Shares in crypto companies

Finally, you can also get indirect exposure to the crypto market by purchasing shares in publicly-traded companies that offer crypto services or have added crypto assets to their balance sheets.

Below are some examples:

  • PayPal (NASDAQ:PYPL): PayPal allows US users to buy, sell, and transfer BTC, BCH, LTC, and ETH.
  • MicroStrategy (NASDAQ:MSTR): MicroStrategy is one of the biggest corporate buyers of Bitcoin. As of June 28, 2022, the publicly-traded company owned 129,699 BTC. MicroStrategy is reportedly selling $500 million more in stock and may use the proceeds to purchase more crypto. 
  • Coinbase (NASDAQ:COIN): Coinbase, a popular crypto exchange, went public in 2021. The platform allows users to buy, sell, transfer, and store a wide range of digital assets.

Understanding the risks

Investing in crypto is risky. Crypto prices can be highly volatile, and since government regulations are still evolving, there’s a lot of uncertainty. The possibility of losing money is just as real as the chance of turning a profit. Additionally, security is a concern, as not all cryptocurrency projects are reliable. Be careful to avoid scams.

FAQs

Which cryptocurrency is best to invest in for beginners?

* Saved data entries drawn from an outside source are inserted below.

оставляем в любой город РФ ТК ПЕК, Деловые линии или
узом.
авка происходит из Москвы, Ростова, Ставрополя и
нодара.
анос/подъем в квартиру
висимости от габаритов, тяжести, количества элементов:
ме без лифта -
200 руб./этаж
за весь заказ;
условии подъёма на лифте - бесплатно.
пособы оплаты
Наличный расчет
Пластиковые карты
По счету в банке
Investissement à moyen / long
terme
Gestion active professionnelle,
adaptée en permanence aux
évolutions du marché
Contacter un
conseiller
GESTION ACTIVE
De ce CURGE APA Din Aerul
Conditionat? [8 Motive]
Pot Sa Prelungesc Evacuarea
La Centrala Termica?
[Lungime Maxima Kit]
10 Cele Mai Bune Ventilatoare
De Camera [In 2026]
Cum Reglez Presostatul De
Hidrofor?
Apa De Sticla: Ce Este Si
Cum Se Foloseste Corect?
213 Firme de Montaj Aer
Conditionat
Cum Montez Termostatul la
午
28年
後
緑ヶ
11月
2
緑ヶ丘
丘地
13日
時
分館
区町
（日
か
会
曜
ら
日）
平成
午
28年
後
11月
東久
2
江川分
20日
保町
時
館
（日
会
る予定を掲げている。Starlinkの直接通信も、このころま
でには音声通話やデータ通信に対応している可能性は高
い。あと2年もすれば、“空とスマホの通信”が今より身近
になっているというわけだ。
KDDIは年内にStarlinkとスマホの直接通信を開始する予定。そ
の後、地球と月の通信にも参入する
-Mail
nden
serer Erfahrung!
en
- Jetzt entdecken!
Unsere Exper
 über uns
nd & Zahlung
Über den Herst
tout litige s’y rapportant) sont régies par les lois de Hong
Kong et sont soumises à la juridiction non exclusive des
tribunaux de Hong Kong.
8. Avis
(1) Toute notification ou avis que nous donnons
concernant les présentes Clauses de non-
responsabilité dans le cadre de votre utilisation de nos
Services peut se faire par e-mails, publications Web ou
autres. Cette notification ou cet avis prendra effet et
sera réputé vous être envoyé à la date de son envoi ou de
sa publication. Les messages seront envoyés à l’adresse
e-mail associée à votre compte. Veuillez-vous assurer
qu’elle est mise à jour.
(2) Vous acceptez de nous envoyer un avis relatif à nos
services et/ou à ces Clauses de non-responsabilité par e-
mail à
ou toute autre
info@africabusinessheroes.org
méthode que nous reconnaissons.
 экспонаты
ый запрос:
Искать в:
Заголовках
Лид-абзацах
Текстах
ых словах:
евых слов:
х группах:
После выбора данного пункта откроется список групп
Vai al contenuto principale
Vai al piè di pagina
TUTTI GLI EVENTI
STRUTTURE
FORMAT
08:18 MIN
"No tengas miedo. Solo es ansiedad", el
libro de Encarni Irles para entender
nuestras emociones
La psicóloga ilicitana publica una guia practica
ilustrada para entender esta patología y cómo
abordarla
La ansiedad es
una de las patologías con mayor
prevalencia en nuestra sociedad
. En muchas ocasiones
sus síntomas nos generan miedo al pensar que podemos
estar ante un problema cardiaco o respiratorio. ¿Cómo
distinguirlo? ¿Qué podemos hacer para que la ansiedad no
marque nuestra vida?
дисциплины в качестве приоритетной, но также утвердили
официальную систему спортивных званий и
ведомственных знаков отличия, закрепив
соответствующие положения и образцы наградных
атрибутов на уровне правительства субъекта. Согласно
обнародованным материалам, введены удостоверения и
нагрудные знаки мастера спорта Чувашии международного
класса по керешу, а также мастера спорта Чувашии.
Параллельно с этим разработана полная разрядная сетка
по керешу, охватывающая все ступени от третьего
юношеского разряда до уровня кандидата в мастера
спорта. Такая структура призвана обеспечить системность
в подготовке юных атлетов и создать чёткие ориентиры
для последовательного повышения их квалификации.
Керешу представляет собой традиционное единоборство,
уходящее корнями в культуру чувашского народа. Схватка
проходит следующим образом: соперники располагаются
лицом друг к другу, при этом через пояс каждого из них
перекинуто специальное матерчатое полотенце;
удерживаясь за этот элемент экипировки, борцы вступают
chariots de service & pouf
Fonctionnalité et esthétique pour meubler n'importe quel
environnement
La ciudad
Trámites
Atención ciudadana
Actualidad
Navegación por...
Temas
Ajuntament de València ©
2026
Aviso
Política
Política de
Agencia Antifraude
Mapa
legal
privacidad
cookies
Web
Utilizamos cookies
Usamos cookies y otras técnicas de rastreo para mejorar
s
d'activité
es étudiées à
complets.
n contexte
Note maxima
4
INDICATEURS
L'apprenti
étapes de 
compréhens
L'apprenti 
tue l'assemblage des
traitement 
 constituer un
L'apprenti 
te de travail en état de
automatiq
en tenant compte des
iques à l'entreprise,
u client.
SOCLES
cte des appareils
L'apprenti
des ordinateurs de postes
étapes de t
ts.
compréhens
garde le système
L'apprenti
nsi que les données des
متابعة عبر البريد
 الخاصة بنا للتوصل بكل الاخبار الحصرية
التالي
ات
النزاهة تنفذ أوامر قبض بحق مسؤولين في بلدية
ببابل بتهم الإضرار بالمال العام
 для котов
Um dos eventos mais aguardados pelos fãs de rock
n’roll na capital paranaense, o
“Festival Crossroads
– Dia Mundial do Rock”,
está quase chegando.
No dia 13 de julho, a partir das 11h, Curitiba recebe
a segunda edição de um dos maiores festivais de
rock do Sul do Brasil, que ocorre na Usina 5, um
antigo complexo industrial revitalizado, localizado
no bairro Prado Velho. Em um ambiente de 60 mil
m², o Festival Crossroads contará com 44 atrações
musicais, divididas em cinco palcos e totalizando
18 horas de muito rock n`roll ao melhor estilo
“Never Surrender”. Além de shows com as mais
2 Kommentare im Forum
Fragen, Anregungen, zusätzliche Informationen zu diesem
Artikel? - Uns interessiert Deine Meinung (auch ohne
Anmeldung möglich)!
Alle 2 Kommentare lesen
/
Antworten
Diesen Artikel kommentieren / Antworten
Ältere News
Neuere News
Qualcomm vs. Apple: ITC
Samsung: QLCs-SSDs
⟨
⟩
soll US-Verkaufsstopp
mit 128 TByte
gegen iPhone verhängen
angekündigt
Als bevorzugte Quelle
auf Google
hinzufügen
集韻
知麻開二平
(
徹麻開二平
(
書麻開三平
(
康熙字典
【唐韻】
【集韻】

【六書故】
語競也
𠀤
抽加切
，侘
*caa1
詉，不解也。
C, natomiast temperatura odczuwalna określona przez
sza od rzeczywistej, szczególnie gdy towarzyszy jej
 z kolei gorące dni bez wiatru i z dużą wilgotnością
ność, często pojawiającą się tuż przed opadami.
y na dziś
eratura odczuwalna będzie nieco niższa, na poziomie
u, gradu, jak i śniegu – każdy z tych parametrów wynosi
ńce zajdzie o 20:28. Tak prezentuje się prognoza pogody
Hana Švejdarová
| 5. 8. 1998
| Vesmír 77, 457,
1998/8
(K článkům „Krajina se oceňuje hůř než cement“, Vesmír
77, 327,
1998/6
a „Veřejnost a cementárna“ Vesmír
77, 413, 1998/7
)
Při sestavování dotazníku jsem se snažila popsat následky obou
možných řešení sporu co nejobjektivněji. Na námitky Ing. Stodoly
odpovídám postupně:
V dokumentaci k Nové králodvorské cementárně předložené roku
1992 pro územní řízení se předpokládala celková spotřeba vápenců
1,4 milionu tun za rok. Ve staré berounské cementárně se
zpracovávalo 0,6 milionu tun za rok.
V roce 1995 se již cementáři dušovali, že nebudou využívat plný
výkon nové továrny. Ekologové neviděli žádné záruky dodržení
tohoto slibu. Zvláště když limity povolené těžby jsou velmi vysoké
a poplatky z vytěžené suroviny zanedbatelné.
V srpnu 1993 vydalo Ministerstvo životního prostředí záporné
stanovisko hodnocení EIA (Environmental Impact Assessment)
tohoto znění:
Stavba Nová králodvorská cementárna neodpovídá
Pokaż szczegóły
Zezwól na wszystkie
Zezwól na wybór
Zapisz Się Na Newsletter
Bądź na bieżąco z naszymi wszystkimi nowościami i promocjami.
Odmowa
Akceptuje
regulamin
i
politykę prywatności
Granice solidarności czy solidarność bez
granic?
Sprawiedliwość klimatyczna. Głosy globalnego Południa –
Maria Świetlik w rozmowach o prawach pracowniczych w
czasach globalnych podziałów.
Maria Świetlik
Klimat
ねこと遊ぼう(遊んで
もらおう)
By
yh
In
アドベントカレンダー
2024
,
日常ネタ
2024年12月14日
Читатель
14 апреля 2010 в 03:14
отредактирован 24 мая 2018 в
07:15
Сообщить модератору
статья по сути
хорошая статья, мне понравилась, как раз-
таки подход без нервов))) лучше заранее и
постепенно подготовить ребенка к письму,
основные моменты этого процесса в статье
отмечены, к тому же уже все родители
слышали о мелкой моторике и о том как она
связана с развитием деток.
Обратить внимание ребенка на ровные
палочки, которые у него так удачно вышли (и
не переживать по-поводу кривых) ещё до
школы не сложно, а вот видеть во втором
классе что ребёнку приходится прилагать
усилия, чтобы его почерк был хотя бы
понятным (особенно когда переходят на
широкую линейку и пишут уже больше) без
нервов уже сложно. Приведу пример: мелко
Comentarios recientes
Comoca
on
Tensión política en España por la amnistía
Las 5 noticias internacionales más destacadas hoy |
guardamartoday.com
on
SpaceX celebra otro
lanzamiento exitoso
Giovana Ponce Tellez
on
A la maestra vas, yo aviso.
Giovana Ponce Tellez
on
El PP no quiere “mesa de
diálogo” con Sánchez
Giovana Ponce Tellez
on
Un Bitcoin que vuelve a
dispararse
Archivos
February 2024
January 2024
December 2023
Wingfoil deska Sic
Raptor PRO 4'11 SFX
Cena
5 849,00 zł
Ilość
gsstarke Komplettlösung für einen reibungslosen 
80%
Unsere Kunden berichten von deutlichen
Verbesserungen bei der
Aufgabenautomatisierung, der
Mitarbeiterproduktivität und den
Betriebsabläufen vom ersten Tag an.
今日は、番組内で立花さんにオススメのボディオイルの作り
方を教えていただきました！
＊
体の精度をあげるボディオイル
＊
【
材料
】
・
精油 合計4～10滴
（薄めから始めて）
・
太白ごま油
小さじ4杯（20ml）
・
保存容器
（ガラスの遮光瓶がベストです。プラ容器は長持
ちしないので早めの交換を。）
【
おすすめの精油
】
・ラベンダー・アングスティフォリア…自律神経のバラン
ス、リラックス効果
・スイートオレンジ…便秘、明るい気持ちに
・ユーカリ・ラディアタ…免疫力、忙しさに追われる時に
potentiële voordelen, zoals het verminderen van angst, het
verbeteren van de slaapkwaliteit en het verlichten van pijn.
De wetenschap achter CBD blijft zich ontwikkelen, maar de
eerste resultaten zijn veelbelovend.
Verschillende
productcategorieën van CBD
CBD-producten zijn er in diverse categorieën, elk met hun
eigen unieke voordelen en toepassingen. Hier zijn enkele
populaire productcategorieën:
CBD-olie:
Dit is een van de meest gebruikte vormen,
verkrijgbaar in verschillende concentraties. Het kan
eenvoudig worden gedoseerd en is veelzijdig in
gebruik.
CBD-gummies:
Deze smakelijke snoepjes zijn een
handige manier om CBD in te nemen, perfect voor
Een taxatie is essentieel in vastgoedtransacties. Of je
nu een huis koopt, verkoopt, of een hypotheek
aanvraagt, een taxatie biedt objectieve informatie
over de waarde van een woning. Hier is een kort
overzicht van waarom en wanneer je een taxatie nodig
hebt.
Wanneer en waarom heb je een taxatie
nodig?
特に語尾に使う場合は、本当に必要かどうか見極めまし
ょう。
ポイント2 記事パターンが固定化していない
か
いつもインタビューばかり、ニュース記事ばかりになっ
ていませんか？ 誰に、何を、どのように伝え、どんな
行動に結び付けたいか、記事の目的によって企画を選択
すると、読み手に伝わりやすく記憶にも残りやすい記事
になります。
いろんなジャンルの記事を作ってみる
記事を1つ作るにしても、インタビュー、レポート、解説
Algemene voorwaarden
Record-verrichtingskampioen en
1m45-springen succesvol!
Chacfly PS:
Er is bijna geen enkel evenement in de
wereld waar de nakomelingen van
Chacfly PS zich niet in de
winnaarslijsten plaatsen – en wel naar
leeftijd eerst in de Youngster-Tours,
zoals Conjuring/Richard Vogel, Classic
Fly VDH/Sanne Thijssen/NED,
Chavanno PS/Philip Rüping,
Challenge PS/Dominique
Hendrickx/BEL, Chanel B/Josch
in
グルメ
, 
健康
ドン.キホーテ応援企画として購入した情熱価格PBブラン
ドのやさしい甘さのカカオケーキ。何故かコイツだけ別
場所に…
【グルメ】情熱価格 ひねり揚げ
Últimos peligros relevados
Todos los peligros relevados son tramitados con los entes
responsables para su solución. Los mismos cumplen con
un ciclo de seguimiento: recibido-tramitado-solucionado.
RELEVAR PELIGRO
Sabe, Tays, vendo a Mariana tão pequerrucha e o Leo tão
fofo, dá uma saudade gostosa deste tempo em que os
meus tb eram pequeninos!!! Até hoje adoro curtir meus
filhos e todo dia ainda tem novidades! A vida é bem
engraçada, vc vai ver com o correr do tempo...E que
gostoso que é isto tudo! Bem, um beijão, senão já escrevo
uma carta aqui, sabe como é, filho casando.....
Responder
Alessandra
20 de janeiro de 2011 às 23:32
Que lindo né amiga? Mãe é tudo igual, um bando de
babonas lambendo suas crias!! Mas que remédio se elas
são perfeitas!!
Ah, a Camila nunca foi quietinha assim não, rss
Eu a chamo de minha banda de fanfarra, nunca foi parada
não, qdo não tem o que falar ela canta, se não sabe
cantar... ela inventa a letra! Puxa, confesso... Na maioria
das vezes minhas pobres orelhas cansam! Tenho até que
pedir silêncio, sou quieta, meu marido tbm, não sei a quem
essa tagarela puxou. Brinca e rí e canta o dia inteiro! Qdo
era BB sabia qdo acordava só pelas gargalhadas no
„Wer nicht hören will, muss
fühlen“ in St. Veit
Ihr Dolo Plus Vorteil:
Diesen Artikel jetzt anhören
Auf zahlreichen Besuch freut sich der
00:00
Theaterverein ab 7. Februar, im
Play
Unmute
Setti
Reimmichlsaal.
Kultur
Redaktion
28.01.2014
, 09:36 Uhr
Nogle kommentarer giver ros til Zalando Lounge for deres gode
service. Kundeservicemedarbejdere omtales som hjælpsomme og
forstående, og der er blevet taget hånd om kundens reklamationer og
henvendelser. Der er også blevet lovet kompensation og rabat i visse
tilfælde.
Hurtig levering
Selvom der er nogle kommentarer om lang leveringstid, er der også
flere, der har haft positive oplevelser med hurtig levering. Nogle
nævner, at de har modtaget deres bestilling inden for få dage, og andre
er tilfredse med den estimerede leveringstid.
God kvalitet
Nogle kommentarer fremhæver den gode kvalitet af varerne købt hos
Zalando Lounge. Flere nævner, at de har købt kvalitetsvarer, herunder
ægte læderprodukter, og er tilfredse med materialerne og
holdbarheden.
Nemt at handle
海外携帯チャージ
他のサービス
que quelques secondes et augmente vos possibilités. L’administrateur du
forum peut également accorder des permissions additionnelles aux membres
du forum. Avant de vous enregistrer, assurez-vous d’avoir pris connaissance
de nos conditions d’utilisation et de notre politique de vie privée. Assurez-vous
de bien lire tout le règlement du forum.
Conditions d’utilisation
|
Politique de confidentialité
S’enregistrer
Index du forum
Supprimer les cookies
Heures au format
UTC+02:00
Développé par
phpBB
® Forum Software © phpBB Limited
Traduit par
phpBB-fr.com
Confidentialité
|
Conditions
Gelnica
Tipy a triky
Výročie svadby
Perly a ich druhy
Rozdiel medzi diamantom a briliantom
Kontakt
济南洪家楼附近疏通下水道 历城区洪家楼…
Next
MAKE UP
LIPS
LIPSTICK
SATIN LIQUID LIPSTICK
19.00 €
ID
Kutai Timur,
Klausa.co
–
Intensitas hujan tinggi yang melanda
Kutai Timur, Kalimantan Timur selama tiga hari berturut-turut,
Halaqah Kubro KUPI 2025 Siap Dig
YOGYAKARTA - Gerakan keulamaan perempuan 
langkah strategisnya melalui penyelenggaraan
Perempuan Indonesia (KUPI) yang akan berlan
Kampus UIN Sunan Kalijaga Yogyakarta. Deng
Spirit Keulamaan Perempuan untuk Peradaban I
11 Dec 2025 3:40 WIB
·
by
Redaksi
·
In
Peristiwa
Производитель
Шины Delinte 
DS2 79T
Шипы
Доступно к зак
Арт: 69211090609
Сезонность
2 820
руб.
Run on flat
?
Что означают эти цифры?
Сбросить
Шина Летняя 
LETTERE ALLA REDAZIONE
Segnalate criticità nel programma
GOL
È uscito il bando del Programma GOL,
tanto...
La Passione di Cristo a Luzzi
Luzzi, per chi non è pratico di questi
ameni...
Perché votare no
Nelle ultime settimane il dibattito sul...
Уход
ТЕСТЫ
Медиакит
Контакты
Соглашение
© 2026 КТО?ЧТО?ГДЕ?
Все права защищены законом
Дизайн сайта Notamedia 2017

Beginners will generally gravitate towards Bitcoin and ether, the most established cryptocurrencies in terms of widespread adoption, community size, and market capitalization. However, you should always do your own research before investing in any cryptocurrency, even if it appears to be “safe” because “everyone” is investing in it.

Are cryptocurrencies a good investment?

It depends on an investor’s definition of “a good investment,” which may be dictated by the investment amount, how and when it was invested, and risk tolerance. In general, crypto assets are high-risk investments that experience substantial bull and bear markets. If you – as an investor – have the stomach for that, then crypto may be for you. But if you prefer steady but relatively returns, you may find better-suited investments in the traditional financial markets.

What is the minimum amount to invest in crypto?

Technically, you can invest as little as $1. However, most exchanges have minimums, typically $10 or $20 per trade.